§ WORK REQUEST
Pick every line with "root" from the material below.

§ DATA SUPPLIED
BEGIN

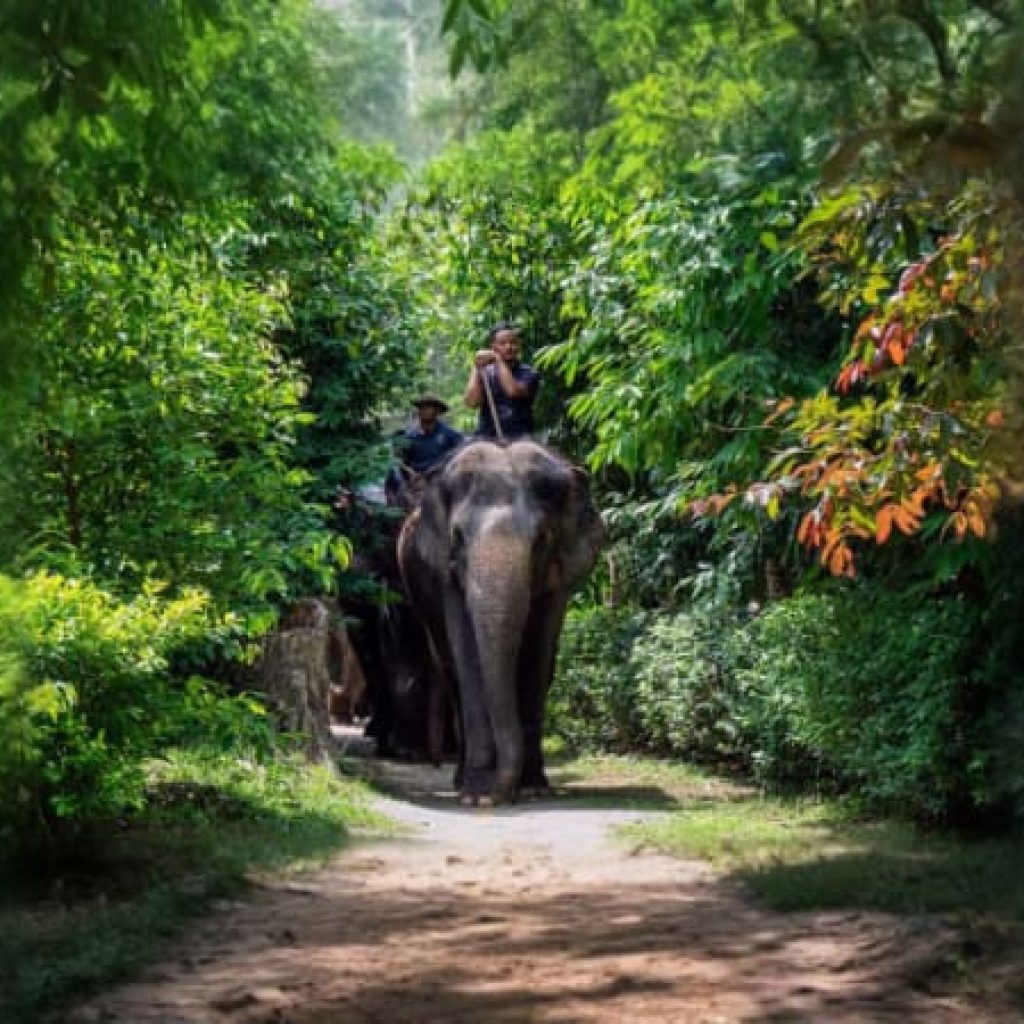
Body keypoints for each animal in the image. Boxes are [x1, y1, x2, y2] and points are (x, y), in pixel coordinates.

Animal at [397, 439, 604, 805]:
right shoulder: (446, 573)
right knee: (452, 671)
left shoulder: (559, 577)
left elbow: (538, 656)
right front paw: (478, 796)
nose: (498, 795)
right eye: (458, 538)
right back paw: (461, 782)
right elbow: (467, 654)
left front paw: (532, 789)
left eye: (540, 540)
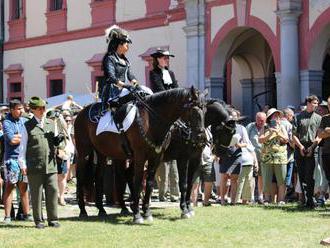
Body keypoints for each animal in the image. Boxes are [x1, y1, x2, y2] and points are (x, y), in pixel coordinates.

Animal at [74, 87, 206, 225]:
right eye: (194, 110)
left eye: (204, 109)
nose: (201, 137)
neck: (151, 121)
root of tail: (81, 113)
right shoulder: (144, 156)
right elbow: (138, 182)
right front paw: (137, 215)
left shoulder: (157, 157)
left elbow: (150, 183)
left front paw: (147, 212)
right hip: (83, 153)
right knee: (81, 177)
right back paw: (83, 210)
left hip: (104, 154)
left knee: (100, 178)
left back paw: (103, 209)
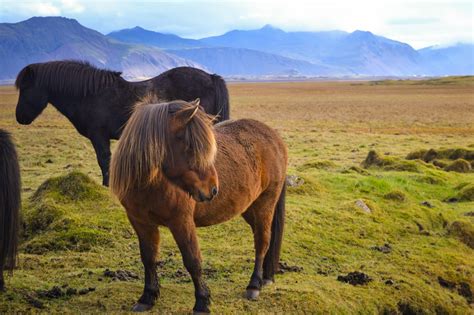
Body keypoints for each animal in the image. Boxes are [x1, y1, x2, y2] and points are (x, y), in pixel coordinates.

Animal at [14, 60, 230, 186]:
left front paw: (107, 185)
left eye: (25, 88)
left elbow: (104, 160)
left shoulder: (99, 136)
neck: (90, 95)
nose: (19, 117)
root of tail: (211, 77)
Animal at [109, 99, 286, 314]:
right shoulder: (140, 222)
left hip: (264, 204)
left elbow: (192, 260)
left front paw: (202, 301)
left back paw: (254, 285)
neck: (151, 184)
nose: (213, 189)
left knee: (262, 241)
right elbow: (148, 258)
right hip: (249, 208)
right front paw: (147, 297)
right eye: (191, 147)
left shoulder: (181, 222)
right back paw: (266, 278)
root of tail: (274, 137)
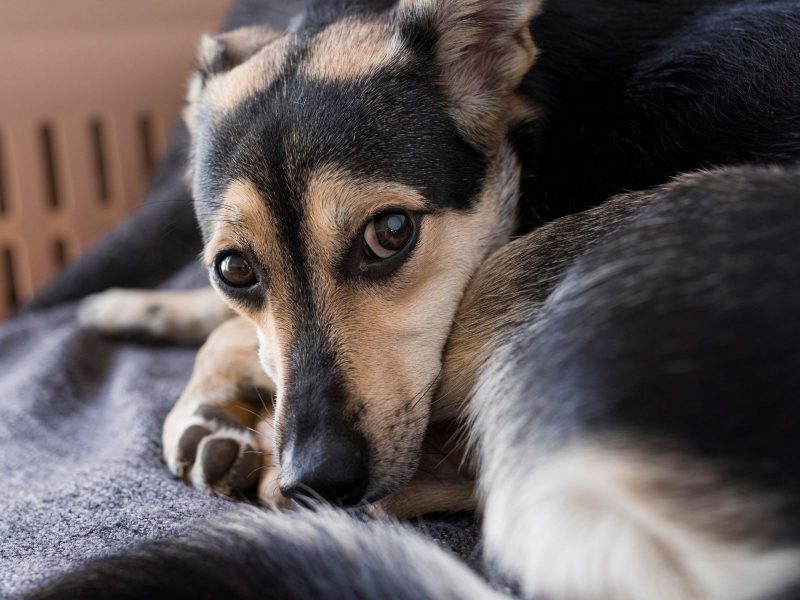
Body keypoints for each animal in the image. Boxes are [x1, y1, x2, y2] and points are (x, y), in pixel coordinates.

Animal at [64, 0, 800, 596]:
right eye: (233, 269)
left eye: (391, 232)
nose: (317, 479)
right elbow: (228, 321)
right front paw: (132, 307)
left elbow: (233, 336)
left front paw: (204, 404)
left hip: (544, 265)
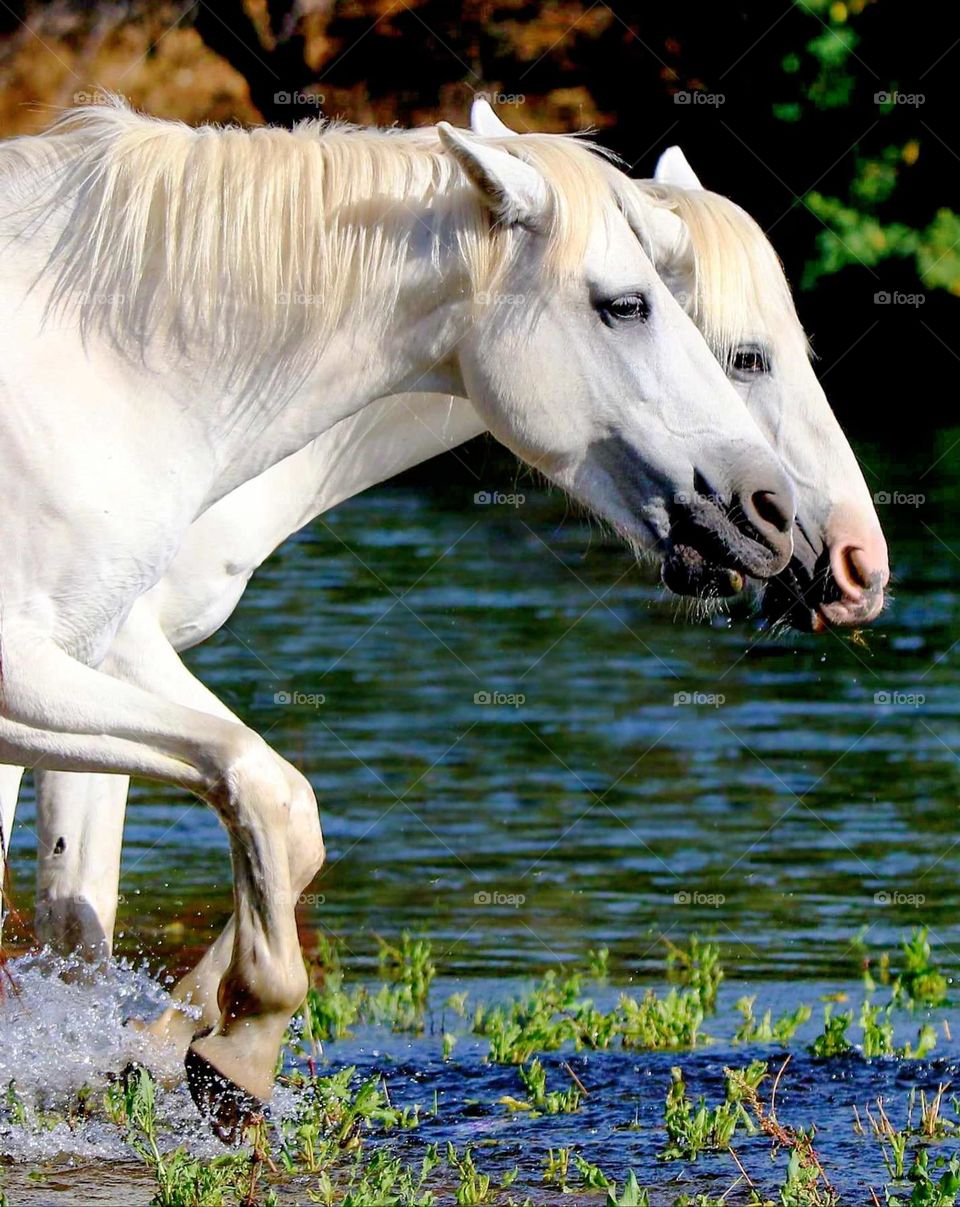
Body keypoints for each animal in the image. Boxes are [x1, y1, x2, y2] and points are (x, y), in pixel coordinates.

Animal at [6, 102, 889, 1079]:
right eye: (743, 355)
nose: (853, 559)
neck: (115, 377)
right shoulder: (89, 654)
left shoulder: (97, 652)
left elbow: (115, 896)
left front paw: (170, 1035)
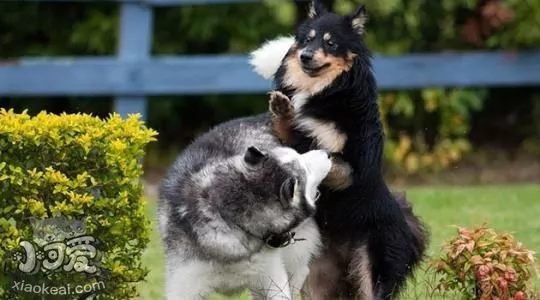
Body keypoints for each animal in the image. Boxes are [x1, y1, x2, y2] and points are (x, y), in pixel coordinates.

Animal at [158, 115, 332, 300]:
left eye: (298, 154)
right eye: (306, 170)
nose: (327, 153)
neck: (227, 216)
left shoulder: (272, 277)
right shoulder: (184, 285)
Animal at [250, 1, 430, 298]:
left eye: (331, 43)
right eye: (307, 39)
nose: (305, 56)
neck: (322, 91)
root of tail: (407, 224)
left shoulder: (350, 169)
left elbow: (317, 153)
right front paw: (283, 108)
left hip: (372, 267)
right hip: (314, 275)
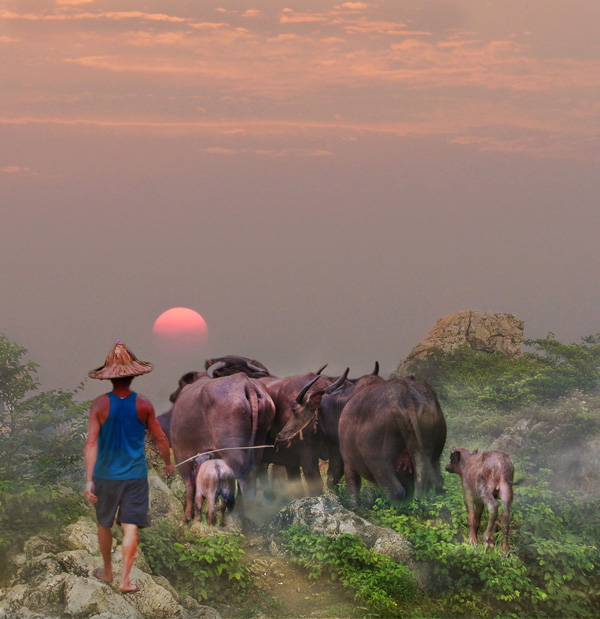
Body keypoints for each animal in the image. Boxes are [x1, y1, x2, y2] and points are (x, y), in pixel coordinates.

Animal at [338, 376, 446, 506]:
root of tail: (407, 393)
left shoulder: (348, 463)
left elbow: (353, 487)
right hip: (426, 449)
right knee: (424, 483)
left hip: (378, 460)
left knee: (396, 490)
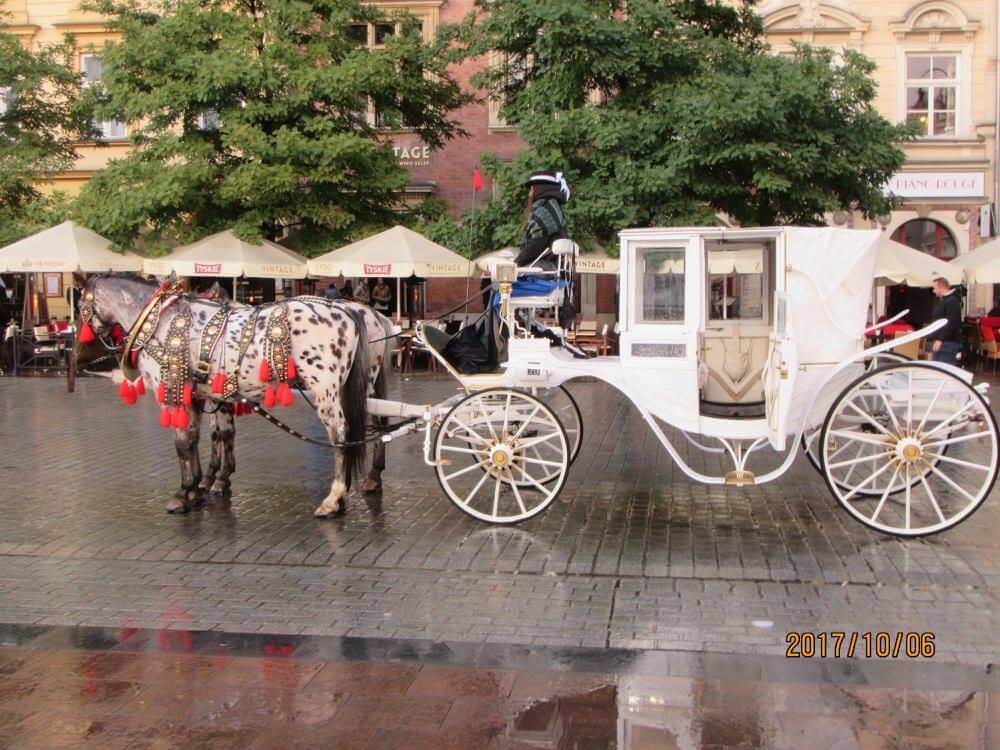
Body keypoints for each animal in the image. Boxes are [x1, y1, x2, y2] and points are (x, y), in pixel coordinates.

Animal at [75, 274, 394, 516]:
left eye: (79, 305)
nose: (80, 360)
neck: (160, 322)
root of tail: (353, 313)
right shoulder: (201, 395)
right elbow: (201, 437)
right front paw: (199, 487)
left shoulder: (176, 393)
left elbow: (186, 442)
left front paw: (187, 490)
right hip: (360, 385)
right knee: (375, 425)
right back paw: (368, 480)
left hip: (325, 389)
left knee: (340, 433)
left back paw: (334, 497)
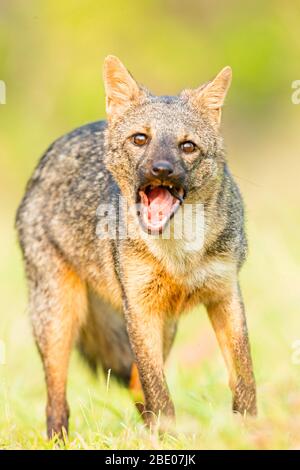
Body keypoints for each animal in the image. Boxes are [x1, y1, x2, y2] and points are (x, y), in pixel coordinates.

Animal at [15, 56, 255, 440]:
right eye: (140, 139)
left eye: (187, 146)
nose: (162, 169)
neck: (179, 253)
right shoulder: (140, 310)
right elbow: (159, 391)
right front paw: (171, 439)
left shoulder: (226, 294)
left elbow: (245, 378)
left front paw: (249, 429)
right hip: (59, 319)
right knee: (57, 403)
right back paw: (60, 441)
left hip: (166, 327)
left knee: (132, 383)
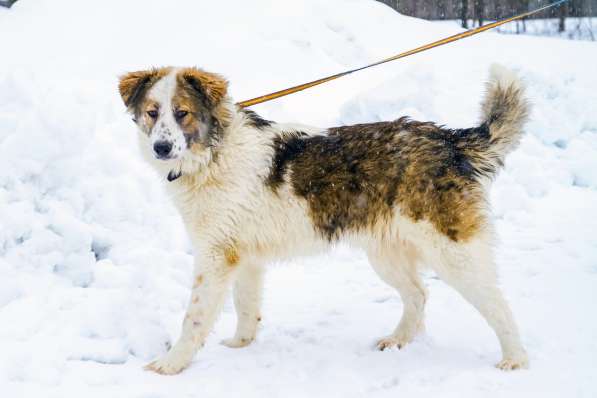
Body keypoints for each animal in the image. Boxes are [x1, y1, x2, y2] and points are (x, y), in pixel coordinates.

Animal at [118, 63, 528, 374]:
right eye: (152, 113)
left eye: (182, 113)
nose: (161, 147)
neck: (214, 155)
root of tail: (449, 141)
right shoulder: (243, 257)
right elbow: (246, 307)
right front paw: (241, 344)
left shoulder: (215, 257)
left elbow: (195, 317)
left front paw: (171, 364)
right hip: (387, 253)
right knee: (418, 294)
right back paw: (398, 339)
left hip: (453, 251)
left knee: (498, 303)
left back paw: (515, 359)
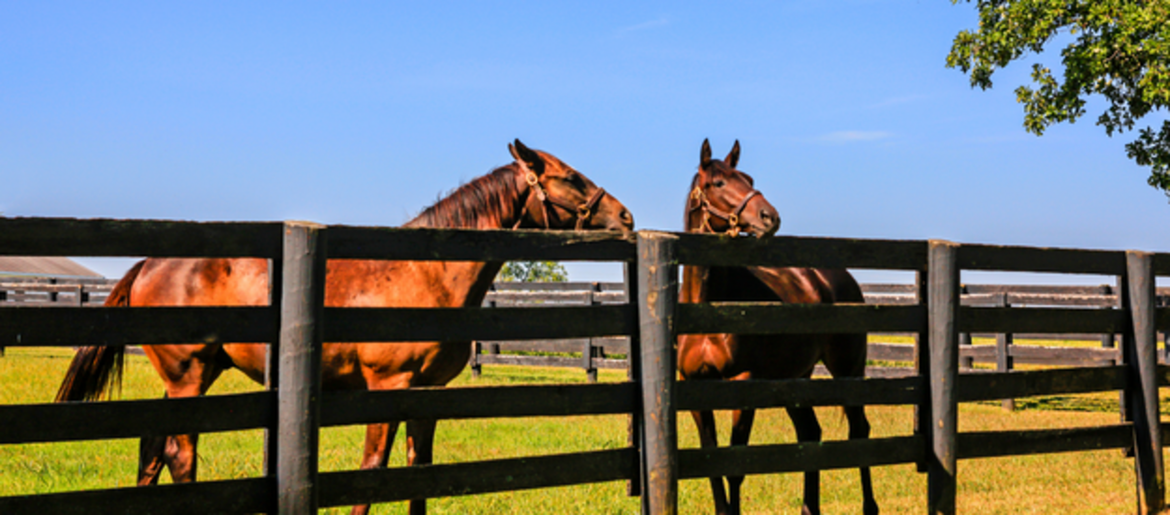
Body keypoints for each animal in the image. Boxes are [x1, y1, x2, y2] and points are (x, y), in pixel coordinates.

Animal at [54, 138, 636, 512]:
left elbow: (419, 471)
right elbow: (373, 470)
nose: (626, 217)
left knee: (153, 446)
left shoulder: (426, 394)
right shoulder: (387, 386)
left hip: (192, 377)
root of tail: (149, 263)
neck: (424, 273)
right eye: (570, 177)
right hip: (189, 376)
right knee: (179, 453)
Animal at [678, 139, 879, 515]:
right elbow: (712, 465)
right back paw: (809, 509)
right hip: (794, 378)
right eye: (718, 183)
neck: (710, 310)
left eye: (748, 178)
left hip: (848, 369)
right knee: (811, 433)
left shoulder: (743, 384)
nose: (769, 217)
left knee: (859, 430)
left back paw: (869, 507)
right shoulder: (695, 389)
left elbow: (735, 467)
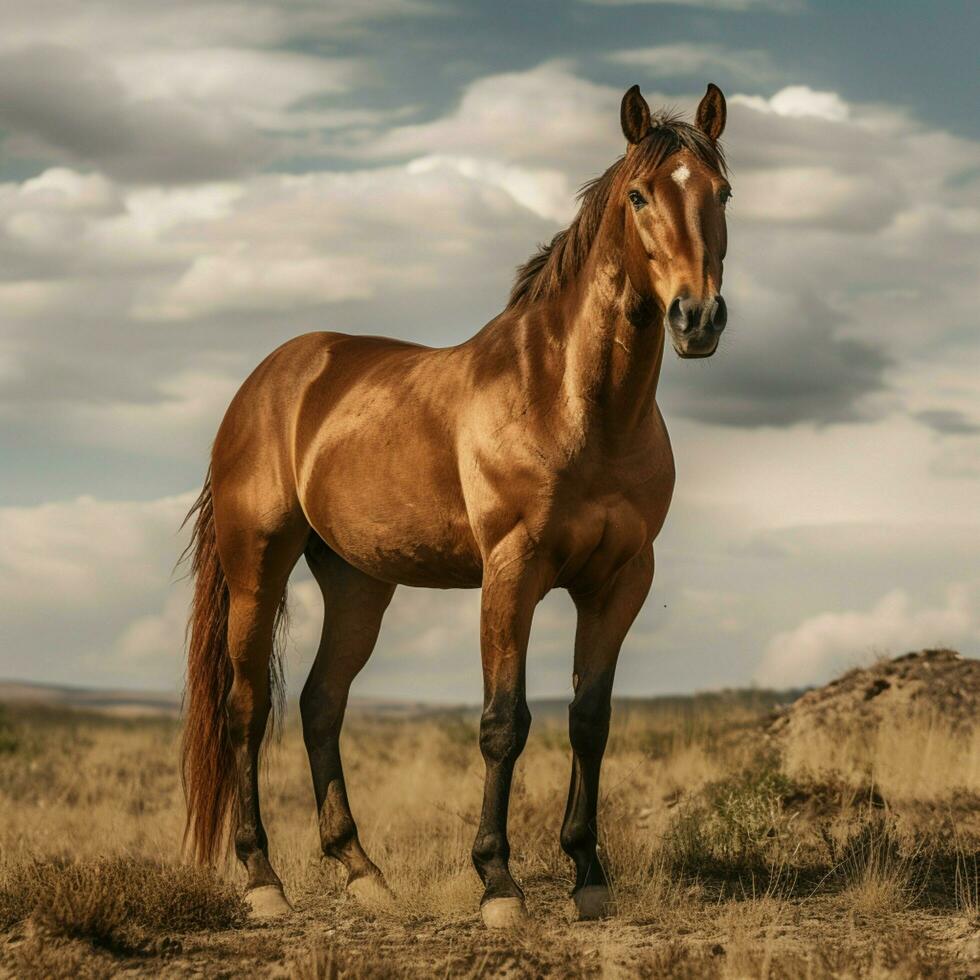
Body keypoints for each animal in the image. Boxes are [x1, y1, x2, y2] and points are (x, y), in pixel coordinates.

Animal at [180, 78, 732, 928]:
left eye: (723, 193)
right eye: (640, 195)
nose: (696, 319)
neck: (575, 403)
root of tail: (267, 381)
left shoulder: (620, 581)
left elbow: (590, 720)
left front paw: (588, 874)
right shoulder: (512, 571)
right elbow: (505, 722)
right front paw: (498, 883)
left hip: (358, 583)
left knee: (320, 703)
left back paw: (363, 873)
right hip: (257, 570)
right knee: (247, 710)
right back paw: (263, 880)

END

§ RESULT OF THE TASK
root of tail: (81, 113)
root of tail: (211, 77)
root of tail: (274, 137)
root of tail: (407, 224)
root of tail: (407, 393)
root of tail: (353, 313)
root of tail: (449, 141)
root of tail: (149, 263)
root of tail: (267, 381)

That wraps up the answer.